Task to carry out:
Would you find each line in the entries below with the string "read" and copy it?

[Data extracted from a collection]
============

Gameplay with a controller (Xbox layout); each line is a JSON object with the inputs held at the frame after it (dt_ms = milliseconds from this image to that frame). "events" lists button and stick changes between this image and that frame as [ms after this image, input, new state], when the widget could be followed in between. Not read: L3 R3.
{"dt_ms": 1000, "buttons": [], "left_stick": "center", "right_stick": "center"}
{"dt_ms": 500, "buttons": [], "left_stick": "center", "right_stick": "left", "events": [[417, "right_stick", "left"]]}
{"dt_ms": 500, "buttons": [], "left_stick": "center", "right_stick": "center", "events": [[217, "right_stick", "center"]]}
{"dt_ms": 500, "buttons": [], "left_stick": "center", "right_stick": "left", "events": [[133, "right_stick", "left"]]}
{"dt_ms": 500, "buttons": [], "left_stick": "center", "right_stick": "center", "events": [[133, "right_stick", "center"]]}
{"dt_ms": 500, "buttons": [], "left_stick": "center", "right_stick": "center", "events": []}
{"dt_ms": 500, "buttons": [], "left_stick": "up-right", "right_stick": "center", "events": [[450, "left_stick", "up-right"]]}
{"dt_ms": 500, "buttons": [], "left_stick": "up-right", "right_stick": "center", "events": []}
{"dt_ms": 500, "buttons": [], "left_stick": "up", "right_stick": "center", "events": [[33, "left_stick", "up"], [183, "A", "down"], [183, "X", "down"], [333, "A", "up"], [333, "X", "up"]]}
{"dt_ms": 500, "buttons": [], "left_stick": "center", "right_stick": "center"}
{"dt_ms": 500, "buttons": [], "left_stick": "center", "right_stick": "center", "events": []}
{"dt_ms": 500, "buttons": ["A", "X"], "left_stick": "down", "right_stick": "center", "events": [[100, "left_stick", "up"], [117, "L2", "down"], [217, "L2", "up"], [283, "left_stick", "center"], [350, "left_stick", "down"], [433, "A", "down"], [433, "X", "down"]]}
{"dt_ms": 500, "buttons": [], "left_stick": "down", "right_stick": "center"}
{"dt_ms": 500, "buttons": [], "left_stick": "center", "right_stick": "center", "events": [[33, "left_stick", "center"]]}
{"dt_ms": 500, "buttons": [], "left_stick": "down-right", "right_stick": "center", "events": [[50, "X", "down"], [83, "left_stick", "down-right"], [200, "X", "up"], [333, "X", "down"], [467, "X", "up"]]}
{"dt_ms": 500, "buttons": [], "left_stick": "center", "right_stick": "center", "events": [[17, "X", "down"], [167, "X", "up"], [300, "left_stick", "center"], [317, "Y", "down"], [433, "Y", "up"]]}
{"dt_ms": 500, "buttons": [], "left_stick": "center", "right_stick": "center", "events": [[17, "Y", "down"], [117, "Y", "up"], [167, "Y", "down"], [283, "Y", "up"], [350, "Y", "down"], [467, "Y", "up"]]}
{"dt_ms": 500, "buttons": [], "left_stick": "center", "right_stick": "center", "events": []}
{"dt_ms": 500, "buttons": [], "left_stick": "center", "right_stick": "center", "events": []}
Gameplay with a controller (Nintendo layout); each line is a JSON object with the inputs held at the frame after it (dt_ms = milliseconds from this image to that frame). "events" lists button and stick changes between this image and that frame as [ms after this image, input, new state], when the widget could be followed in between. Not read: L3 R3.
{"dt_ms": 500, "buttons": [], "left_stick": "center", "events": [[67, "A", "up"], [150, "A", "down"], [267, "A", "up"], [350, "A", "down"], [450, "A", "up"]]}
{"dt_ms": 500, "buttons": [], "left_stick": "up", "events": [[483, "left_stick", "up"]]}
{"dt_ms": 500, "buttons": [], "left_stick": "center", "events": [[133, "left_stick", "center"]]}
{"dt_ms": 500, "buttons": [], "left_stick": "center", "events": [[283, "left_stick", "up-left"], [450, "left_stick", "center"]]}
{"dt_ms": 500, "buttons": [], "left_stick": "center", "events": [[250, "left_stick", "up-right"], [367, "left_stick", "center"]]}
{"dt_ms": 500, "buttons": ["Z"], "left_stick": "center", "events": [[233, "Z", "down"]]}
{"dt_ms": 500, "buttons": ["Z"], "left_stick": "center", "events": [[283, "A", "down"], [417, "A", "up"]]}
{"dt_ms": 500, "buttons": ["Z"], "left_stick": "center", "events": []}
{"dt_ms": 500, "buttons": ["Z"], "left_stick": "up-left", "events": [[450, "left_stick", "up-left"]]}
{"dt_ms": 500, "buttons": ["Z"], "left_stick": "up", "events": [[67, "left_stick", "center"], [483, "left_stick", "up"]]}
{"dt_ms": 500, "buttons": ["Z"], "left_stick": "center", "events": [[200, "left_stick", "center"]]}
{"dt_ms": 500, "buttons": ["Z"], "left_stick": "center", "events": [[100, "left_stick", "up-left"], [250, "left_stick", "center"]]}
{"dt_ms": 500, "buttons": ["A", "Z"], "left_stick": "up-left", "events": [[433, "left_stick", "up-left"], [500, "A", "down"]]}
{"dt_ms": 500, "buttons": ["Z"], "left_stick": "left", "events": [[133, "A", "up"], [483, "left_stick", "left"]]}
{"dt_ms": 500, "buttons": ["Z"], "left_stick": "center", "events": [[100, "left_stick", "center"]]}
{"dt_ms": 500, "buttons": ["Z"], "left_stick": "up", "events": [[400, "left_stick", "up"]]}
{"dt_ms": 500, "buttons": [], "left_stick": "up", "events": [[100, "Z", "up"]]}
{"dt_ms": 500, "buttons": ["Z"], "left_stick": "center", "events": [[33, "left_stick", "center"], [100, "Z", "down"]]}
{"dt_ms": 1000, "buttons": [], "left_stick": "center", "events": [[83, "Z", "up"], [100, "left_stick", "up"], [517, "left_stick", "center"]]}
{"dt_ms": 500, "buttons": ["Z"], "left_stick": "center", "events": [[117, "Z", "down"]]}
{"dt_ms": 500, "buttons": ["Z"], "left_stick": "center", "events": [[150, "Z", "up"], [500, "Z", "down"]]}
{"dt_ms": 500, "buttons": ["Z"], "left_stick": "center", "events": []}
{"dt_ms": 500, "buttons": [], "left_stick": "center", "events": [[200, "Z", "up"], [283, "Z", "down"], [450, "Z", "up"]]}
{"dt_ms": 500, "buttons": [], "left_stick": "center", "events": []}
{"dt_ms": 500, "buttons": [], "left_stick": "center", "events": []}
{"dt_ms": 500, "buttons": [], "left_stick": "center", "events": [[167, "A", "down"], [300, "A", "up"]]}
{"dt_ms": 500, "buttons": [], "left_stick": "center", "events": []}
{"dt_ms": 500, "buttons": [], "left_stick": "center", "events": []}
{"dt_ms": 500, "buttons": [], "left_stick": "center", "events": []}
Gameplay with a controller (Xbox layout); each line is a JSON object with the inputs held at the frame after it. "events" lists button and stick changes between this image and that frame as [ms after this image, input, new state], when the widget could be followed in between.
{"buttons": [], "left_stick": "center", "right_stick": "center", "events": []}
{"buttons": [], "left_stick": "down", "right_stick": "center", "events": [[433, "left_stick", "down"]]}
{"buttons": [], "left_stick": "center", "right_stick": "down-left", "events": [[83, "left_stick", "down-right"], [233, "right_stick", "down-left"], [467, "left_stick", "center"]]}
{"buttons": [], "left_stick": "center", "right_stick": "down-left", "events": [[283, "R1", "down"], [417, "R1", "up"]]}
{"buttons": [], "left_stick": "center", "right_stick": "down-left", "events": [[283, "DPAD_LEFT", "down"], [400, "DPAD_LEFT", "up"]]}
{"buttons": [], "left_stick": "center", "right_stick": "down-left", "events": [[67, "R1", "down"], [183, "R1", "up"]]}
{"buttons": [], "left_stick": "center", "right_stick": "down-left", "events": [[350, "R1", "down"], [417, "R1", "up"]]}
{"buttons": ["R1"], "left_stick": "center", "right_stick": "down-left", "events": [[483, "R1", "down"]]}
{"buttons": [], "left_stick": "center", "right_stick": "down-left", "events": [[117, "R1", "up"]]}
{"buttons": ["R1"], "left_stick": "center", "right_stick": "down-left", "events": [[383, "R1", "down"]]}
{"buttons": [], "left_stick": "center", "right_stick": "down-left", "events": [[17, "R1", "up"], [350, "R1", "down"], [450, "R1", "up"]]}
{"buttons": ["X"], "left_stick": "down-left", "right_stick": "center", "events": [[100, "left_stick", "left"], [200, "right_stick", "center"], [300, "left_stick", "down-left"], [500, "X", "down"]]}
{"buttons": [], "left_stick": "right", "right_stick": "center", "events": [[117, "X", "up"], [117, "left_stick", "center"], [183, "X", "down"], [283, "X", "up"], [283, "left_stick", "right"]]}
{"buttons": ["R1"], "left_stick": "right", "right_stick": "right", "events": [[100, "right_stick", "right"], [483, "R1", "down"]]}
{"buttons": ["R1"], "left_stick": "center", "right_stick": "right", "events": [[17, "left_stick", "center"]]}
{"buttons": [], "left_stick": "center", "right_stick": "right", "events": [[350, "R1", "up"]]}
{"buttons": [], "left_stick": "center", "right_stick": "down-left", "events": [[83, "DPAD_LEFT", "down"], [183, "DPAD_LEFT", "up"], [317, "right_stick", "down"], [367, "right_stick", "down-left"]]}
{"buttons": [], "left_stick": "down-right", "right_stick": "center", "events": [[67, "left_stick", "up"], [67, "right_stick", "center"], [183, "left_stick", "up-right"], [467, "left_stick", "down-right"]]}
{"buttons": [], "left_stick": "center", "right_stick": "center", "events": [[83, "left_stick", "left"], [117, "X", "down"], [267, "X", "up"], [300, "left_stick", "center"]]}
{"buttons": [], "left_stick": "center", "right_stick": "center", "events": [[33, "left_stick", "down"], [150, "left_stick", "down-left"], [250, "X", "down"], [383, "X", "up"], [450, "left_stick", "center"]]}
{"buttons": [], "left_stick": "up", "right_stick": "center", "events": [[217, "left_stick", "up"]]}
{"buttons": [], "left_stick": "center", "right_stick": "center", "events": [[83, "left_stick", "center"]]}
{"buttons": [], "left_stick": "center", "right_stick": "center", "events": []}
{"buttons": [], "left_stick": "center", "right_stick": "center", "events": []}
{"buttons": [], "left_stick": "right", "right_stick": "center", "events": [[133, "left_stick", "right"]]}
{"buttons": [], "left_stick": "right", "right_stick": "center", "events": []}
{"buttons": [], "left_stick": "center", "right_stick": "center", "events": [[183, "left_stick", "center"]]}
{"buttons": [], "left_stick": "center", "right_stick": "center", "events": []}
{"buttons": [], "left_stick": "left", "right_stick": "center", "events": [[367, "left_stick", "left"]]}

============

Output for this exercise:
Gameplay with a controller (Xbox layout); each line is a JSON object with the inputs held at the frame after it (dt_ms = milliseconds from this image to that frame). "events" lists button and stick changes between this image and that frame as [ms after this image, input, new state], when the widget could be followed in between. Not read: L3 R3.
Gameplay with a controller (Nintendo layout); each line is a JSON object with the inputs held at the frame after it (dt_ms = milliseconds from this image to that frame). "events" lists button and stick changes between this image and that frame as [ms after this image, input, new state], when the widget could be followed in between. Not read: L3 R3.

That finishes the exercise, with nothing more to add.